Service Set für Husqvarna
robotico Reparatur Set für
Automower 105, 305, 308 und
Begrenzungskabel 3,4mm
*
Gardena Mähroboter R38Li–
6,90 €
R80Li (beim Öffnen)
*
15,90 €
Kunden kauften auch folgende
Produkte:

### Exercise aim
Return the data above in full. Keep every line exactly as it is.

### Response box
Service Set für Husqvarna
robotico Reparatur Set für
Automower 105, 305, 308 und
Begrenzungskabel 3,4mm
*
Gardena Mähroboter R38Li–
6,90 €
R80Li (beim Öffnen)
*
15,90 €
Kunden kauften auch folgende
Produkte:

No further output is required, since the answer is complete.